Commenting on the RBI decision, Bank of Baroda Chief Economist Madan Sabnavis said the surprise element in the credit policy is the very dovish stance taken by the MPC which in a way supports the expected large government borrowing programme as well as the corporates that will be borrowing funds this year.
“The take on inflation is fairly aggressive for FY23 as the forecast of 4.5% assumes that the oil economy remains stable, which is probably the biggest risk today. The forecast for growth is slightly less sanguine than the government, which forms the basis for taking a rather conservative view on the durability of growth. This all means that the indication is that as of now it looks like the repo rate will not be increased in FY23 unless the numbers turn really adverse,” said Bank of Baroda Chief Economist Madan Sabnavis.

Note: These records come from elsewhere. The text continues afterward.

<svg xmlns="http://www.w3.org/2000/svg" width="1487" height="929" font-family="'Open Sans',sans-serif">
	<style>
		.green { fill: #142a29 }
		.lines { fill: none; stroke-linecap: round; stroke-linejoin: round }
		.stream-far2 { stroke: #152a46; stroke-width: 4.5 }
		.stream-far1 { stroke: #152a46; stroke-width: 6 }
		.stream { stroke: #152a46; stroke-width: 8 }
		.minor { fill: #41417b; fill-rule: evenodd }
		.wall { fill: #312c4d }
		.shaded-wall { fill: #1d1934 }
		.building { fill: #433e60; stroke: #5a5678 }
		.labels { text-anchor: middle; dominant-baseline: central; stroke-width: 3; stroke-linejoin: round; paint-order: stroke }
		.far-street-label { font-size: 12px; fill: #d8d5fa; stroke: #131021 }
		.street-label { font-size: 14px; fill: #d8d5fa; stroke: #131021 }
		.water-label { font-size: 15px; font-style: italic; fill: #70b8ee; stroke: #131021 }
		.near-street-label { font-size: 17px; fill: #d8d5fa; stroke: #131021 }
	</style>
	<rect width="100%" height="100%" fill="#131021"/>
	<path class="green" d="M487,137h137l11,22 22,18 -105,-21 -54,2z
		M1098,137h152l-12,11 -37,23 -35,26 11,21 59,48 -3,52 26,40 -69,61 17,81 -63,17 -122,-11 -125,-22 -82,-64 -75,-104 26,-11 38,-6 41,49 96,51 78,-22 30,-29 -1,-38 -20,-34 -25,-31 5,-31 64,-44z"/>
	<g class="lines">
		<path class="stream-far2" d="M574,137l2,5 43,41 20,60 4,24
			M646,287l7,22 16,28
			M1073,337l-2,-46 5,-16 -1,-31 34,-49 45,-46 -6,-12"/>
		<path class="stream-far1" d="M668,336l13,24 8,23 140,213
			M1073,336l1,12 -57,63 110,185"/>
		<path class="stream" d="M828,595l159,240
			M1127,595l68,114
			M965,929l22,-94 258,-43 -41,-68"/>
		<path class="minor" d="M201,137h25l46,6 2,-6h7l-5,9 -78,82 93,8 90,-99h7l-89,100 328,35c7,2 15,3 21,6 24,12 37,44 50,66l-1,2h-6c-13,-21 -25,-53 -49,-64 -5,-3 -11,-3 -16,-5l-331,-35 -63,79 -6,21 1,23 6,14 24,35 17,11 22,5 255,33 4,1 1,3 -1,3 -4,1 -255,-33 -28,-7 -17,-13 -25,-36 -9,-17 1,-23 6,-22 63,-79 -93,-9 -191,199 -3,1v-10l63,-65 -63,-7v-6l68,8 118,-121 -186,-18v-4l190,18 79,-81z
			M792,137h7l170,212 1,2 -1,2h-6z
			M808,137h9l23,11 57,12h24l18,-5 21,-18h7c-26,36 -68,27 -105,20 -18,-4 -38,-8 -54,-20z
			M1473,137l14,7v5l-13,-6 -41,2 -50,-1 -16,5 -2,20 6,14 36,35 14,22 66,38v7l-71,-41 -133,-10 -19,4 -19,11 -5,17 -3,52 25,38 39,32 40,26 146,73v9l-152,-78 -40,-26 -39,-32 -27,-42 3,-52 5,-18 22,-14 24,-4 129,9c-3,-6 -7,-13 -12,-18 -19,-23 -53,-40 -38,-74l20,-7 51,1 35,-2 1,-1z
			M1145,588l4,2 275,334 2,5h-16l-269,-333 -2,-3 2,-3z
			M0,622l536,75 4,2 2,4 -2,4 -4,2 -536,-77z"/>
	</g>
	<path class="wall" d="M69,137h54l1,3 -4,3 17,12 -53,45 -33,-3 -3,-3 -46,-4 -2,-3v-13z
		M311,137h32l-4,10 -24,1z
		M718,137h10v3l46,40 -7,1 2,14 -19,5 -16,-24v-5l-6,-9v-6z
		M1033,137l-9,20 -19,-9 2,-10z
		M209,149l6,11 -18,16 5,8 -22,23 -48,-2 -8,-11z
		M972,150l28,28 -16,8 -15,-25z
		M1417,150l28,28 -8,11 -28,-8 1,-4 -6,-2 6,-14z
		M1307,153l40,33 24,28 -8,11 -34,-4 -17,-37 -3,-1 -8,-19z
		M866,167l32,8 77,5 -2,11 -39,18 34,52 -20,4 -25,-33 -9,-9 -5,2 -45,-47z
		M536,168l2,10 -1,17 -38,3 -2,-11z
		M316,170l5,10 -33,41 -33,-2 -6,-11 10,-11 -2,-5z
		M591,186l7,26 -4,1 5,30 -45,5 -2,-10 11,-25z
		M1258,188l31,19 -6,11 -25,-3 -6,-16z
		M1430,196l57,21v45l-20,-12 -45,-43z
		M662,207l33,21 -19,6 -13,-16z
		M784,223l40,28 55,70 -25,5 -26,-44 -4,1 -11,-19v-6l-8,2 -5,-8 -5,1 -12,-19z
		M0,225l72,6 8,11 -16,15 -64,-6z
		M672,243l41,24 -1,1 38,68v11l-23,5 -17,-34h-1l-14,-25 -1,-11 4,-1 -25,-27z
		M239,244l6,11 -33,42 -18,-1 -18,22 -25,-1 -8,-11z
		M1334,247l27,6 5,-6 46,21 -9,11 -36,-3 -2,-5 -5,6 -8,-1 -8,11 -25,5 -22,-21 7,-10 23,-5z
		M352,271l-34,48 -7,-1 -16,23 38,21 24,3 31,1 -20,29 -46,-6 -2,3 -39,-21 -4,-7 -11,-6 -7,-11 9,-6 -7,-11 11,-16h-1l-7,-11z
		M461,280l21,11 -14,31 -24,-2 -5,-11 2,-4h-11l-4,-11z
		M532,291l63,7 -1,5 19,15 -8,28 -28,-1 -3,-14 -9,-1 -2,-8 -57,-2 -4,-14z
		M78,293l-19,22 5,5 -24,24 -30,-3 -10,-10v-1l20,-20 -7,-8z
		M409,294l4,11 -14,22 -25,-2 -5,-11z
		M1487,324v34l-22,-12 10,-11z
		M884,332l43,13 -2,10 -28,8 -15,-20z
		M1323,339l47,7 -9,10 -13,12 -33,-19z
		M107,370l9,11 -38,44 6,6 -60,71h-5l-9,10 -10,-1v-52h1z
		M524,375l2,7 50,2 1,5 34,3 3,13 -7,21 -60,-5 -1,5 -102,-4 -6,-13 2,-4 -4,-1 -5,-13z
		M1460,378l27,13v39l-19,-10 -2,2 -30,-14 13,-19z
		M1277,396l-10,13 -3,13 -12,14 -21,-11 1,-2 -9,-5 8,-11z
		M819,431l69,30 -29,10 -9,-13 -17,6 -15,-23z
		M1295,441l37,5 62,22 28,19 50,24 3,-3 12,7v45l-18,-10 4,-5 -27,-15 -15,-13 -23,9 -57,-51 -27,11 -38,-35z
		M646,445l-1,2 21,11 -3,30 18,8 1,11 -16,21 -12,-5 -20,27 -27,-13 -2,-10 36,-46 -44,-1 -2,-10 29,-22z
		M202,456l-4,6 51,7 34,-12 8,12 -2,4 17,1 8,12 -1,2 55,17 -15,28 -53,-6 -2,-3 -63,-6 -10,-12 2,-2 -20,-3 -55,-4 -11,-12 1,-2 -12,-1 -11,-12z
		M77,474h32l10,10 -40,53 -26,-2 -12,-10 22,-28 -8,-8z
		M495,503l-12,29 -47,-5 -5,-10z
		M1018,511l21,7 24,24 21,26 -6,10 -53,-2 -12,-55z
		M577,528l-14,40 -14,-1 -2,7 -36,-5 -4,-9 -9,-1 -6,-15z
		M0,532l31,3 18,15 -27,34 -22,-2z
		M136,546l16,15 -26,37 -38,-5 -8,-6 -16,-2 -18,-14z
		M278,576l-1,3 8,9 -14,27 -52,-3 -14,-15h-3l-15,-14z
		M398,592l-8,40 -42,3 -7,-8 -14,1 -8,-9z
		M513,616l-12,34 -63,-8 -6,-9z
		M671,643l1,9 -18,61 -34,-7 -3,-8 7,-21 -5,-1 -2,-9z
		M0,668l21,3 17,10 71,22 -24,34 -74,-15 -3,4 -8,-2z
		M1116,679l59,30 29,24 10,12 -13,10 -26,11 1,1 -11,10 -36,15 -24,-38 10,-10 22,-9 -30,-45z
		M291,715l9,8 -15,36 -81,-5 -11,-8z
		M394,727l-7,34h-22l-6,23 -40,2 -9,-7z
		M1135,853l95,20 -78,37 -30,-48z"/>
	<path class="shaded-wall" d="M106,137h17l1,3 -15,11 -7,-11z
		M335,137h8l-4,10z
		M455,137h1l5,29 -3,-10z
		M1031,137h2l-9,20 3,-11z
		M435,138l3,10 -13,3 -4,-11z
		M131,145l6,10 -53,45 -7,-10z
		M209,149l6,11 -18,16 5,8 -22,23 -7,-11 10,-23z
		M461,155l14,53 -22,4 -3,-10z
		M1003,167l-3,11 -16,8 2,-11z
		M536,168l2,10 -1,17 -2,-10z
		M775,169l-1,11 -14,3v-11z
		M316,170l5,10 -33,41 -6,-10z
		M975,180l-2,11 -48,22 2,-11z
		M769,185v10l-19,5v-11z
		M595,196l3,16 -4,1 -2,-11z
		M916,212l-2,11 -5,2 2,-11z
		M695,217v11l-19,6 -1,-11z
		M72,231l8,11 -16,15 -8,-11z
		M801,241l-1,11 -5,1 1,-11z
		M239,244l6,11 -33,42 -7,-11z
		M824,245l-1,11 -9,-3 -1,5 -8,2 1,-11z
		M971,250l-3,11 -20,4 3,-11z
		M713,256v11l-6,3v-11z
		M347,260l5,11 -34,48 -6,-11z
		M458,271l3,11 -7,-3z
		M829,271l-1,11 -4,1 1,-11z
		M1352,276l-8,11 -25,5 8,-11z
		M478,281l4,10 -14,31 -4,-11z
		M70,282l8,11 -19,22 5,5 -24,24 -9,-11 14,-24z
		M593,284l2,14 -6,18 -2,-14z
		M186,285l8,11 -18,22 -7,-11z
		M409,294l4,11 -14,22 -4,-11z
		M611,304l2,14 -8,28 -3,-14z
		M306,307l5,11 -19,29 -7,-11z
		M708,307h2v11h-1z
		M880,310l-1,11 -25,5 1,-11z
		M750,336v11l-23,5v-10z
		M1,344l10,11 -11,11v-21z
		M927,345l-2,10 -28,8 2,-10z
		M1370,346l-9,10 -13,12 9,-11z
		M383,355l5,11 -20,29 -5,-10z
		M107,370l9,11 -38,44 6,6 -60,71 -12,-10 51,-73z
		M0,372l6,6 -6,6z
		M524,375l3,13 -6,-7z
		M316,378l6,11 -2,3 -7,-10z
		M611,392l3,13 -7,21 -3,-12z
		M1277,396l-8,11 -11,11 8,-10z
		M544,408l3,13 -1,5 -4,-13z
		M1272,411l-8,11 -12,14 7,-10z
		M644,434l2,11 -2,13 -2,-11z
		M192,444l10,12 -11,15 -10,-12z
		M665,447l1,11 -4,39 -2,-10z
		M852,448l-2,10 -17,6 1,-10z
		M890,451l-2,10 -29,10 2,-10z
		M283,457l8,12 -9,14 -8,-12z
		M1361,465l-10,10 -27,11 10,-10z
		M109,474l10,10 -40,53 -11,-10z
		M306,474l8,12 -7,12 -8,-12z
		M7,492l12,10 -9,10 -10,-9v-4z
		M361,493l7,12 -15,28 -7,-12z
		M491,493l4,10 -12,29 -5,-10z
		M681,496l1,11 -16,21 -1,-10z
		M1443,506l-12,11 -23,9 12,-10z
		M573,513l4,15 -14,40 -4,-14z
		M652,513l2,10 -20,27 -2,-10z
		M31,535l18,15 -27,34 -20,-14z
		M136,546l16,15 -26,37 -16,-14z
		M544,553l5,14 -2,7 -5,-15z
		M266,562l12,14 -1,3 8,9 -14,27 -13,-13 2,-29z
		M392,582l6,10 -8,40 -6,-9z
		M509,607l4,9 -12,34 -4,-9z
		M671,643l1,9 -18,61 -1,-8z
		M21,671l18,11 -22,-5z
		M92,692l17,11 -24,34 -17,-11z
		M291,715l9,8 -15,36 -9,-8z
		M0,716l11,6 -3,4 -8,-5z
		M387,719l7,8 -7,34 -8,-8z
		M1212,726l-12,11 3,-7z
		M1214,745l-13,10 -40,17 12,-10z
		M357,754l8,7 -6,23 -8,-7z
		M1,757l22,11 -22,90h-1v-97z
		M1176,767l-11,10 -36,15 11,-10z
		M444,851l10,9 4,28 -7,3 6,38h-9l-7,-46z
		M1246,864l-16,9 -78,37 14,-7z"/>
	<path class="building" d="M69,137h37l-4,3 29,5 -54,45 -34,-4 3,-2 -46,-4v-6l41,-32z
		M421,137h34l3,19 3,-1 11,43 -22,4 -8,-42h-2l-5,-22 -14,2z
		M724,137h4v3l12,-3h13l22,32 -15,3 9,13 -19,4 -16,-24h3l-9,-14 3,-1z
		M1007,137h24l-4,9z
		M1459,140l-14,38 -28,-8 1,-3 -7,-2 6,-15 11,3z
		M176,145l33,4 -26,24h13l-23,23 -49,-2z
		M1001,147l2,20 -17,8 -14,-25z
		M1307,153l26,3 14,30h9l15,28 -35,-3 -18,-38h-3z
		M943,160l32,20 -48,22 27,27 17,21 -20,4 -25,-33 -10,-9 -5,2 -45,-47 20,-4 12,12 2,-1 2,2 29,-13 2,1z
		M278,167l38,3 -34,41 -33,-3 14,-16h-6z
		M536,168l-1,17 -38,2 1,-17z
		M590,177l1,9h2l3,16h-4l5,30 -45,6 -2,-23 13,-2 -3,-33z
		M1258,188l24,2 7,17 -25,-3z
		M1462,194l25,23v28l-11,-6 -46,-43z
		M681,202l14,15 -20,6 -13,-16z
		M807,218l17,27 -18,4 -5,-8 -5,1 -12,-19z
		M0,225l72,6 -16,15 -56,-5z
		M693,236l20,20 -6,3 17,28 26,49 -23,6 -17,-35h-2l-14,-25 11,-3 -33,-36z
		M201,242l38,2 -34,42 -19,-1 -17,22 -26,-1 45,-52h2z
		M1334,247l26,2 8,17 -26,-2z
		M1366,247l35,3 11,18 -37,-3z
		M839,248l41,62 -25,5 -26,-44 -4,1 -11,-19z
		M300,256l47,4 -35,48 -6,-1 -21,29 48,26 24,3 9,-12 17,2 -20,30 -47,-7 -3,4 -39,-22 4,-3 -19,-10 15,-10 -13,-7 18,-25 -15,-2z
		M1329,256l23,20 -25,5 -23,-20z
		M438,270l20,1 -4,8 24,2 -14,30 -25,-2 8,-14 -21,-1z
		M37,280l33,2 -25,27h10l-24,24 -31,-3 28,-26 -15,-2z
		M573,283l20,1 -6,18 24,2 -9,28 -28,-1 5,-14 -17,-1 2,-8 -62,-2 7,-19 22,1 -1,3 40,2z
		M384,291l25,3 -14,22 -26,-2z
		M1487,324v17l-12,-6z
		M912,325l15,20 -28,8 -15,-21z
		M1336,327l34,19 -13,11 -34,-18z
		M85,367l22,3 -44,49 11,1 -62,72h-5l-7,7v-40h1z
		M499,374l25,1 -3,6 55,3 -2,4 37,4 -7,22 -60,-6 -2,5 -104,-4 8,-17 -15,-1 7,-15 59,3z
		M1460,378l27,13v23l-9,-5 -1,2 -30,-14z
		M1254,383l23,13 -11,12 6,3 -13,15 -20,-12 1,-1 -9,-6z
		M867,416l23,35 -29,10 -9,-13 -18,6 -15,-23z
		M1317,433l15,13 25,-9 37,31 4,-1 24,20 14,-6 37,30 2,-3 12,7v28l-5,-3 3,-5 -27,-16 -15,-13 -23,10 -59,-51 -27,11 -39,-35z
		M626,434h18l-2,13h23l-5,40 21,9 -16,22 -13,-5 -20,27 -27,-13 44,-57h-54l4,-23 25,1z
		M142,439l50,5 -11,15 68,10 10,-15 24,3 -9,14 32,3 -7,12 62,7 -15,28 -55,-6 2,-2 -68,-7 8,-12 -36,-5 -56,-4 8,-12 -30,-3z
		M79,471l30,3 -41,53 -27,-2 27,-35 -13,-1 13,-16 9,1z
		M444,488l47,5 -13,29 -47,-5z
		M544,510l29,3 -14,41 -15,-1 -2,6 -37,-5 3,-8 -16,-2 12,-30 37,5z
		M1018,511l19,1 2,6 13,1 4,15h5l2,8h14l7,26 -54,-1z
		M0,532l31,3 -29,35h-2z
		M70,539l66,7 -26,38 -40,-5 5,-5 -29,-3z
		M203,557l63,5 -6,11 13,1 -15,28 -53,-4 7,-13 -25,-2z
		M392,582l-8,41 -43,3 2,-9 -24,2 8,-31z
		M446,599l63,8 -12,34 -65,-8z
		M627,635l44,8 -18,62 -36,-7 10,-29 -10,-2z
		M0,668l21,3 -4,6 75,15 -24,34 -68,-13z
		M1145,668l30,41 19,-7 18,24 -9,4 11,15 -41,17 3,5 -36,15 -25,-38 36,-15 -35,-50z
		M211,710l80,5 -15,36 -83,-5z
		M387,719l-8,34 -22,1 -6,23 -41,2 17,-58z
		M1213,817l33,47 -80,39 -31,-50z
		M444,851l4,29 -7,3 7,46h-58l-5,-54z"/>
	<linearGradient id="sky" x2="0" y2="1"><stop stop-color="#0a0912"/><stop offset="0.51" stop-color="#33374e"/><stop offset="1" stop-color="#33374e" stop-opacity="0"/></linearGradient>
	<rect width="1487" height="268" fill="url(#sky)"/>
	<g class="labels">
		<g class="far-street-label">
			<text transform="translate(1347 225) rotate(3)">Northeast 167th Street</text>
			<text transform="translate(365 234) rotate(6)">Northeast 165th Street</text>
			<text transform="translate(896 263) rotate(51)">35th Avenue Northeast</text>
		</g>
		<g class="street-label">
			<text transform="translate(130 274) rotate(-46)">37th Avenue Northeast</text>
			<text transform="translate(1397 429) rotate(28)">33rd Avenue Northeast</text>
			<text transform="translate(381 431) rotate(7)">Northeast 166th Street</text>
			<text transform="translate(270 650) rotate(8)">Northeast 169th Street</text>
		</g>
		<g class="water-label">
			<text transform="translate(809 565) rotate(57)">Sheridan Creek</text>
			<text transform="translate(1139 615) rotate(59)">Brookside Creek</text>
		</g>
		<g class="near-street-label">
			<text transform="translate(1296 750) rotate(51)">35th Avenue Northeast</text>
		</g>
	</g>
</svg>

He also said the RBI has not spoken of withdrawing surplus liquidity but in bringing in predictability on managing the same by using the V3R route to stabilise the same.
“And this is something which is important because the market is always trying to predict the RBI action and by providing guidance, the message is clear. The impact on the market has been more than soothing as the 10 year yield has come down and will probably remain in the stable region of 6.75-80% in the near term,” said Bank of Baroda Chief Economist Madan Sabnavis.